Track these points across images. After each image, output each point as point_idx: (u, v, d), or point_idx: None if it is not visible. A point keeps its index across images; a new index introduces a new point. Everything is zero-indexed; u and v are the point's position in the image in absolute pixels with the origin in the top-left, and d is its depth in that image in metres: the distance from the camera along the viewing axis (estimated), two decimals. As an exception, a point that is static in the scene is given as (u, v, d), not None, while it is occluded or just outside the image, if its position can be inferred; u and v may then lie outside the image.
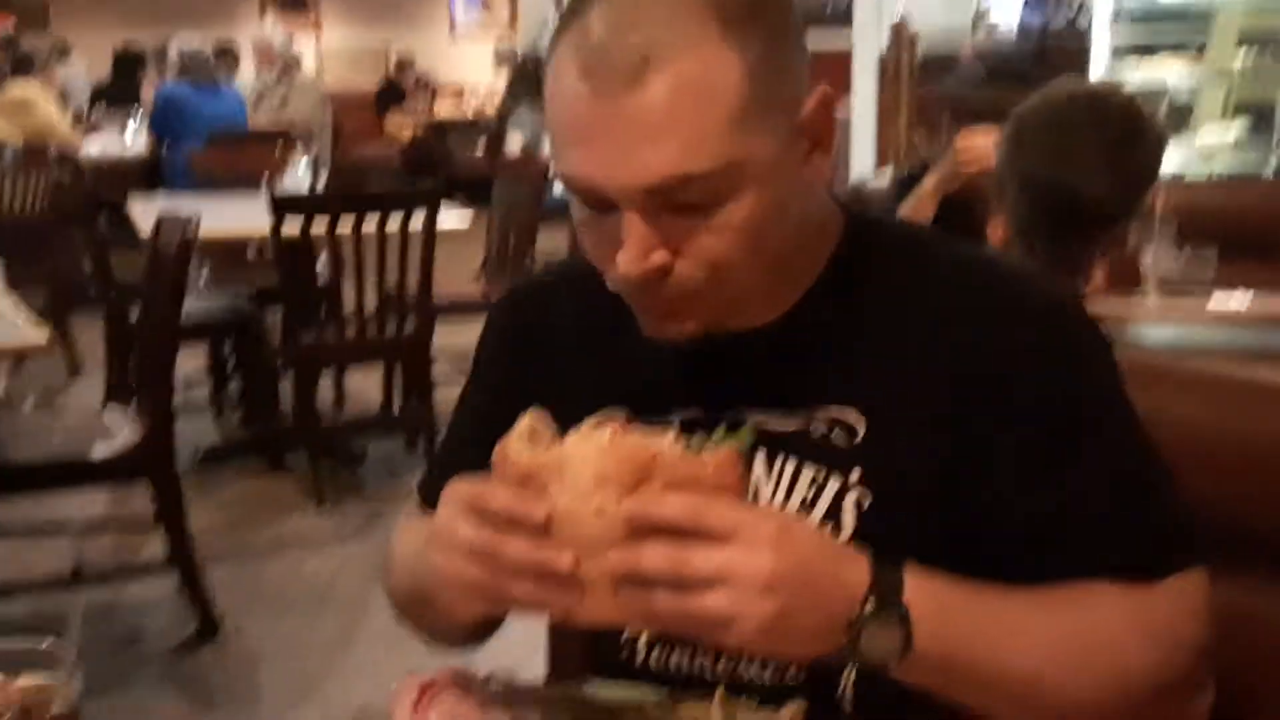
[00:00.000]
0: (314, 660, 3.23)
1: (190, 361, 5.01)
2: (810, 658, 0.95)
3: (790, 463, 1.07)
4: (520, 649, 1.34)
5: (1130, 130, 1.94)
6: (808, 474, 1.06)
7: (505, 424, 1.18)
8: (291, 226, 4.13)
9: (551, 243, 5.19)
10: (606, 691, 1.12)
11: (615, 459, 0.89)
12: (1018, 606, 0.99)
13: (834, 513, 1.05)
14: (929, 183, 2.78)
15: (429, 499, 1.26)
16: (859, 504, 1.04)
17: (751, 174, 0.96)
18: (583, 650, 1.22)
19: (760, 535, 0.88)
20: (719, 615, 0.87)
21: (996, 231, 1.98)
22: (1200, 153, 5.04)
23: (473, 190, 7.27)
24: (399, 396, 4.98)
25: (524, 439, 0.94)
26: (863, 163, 5.94)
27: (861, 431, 1.05)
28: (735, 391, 1.08)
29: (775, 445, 1.07)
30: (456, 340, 5.38)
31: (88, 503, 3.51)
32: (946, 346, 1.04)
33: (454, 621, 1.12)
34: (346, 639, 3.33)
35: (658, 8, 0.94)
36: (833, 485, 1.05)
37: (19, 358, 2.94)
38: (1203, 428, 1.22)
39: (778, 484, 1.07)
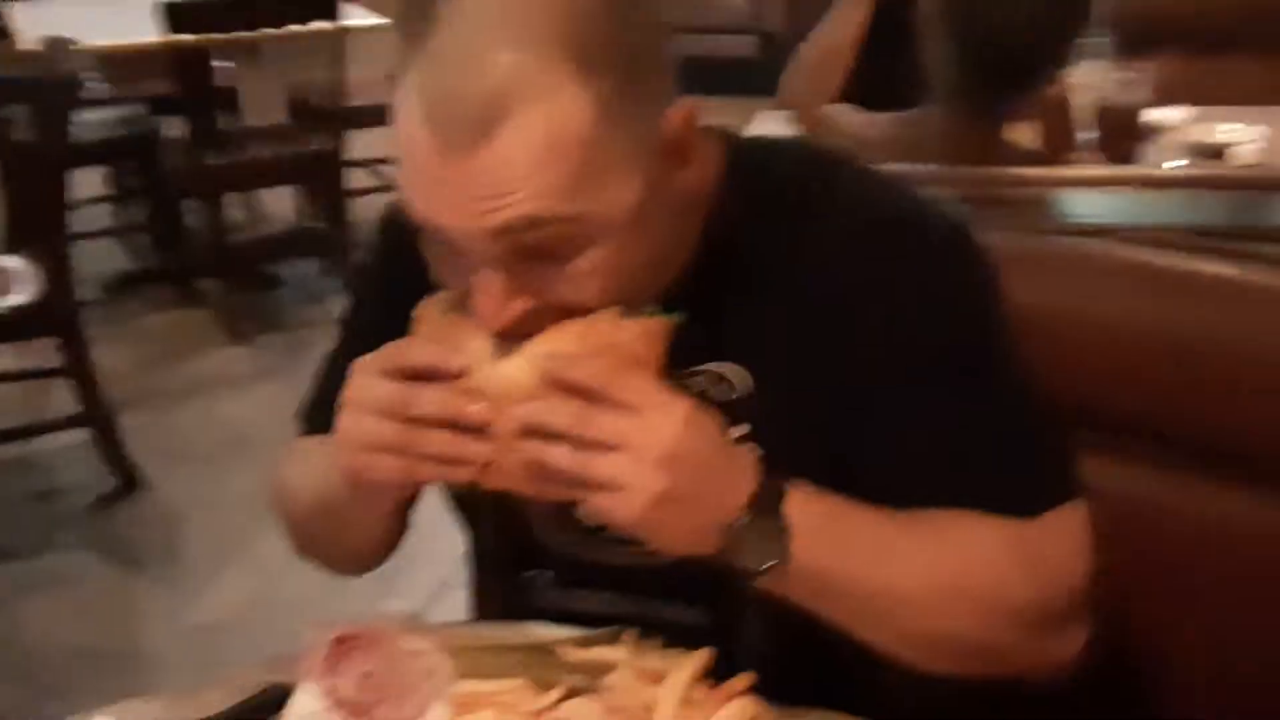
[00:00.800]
0: (237, 514, 3.25)
1: (90, 182, 4.93)
2: (685, 553, 0.99)
3: None
4: (428, 594, 1.42)
5: None
6: None
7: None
8: (185, 35, 4.03)
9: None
10: (519, 634, 1.19)
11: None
12: (899, 529, 1.03)
13: None
14: None
15: (311, 427, 1.30)
16: None
17: (610, 221, 0.96)
18: (501, 595, 1.29)
19: (666, 412, 0.93)
20: (610, 480, 0.92)
21: None
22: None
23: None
24: (311, 215, 4.96)
25: (444, 302, 0.99)
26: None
27: (746, 386, 1.09)
28: None
29: None
30: (372, 148, 5.33)
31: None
32: (828, 297, 1.07)
33: (361, 529, 1.18)
34: (267, 487, 3.40)
35: (505, 49, 0.91)
36: None
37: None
38: (1100, 314, 1.29)
39: None
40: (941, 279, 1.08)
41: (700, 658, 1.08)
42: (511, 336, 0.97)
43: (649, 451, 0.92)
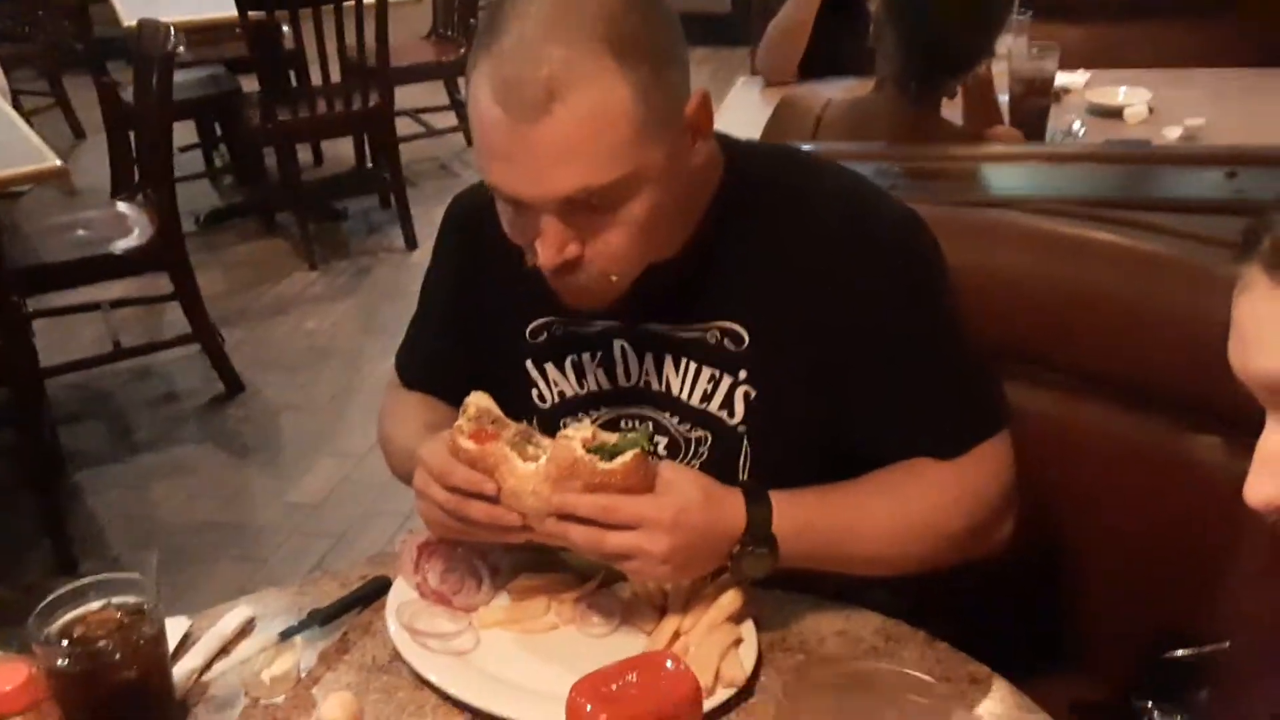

**********

TASK STATEMENT:
Exclude the pictures and reproduce every entry exactly.

COMPLETED TASK:
Track these points across images. After each image, output each point as point_idx: (u, v, d), or point_idx: None if it is not visible. A point keeps its index across images; a new index introduces a new point. Everything is zero-indexed; u and v are the point's position in the image in absolute pixels with the origin in the top-left, and d is its depth in that image in metres: the distance from the camera along the viewing axis (estimated), two decimals. As an exception, a point that is static in the scene is given as (u, v, d), not None, while it is occluded or just outside the image, if its position can be inferred; u and v may then lie outside the image.
[00:00.000]
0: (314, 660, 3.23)
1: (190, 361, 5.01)
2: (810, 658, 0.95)
3: (790, 463, 1.07)
4: (520, 649, 1.34)
5: (1130, 130, 1.94)
6: (808, 474, 1.06)
7: (505, 424, 1.18)
8: (291, 226, 4.13)
9: (551, 243, 5.19)
10: (606, 691, 1.12)
11: (615, 459, 0.89)
12: (1018, 606, 0.99)
13: (834, 513, 1.05)
14: (929, 183, 2.78)
15: (429, 499, 1.26)
16: (859, 504, 1.04)
17: (751, 174, 0.96)
18: (583, 650, 1.22)
19: (760, 535, 0.88)
20: (719, 615, 0.87)
21: (996, 231, 1.98)
22: (1200, 153, 5.04)
23: (473, 190, 7.27)
24: (399, 396, 4.98)
25: (524, 439, 0.94)
26: (863, 163, 5.94)
27: (861, 431, 1.05)
28: (735, 391, 1.08)
29: (775, 445, 1.07)
30: (456, 340, 5.38)
31: (88, 503, 3.51)
32: (946, 346, 1.04)
33: (454, 621, 1.12)
34: (346, 639, 3.33)
35: (658, 8, 0.94)
36: (833, 485, 1.05)
37: (19, 358, 2.94)
38: (1203, 428, 1.22)
39: (778, 484, 1.07)
[00:00.800]
0: (237, 514, 3.25)
1: (90, 182, 4.93)
2: (685, 553, 0.99)
3: None
4: (428, 594, 1.42)
5: None
6: None
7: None
8: (185, 35, 4.03)
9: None
10: (519, 634, 1.19)
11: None
12: (899, 529, 1.03)
13: None
14: None
15: (311, 427, 1.30)
16: None
17: (610, 221, 0.96)
18: (501, 595, 1.29)
19: (666, 412, 0.93)
20: (610, 480, 0.92)
21: None
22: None
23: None
24: (311, 215, 4.96)
25: (444, 302, 0.99)
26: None
27: (746, 386, 1.09)
28: None
29: None
30: (372, 148, 5.33)
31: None
32: (828, 297, 1.07)
33: (361, 529, 1.18)
34: (267, 487, 3.40)
35: (505, 49, 0.91)
36: None
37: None
38: (1100, 314, 1.29)
39: None
40: (941, 279, 1.08)
41: (700, 658, 1.08)
42: (511, 336, 0.97)
43: (649, 451, 0.92)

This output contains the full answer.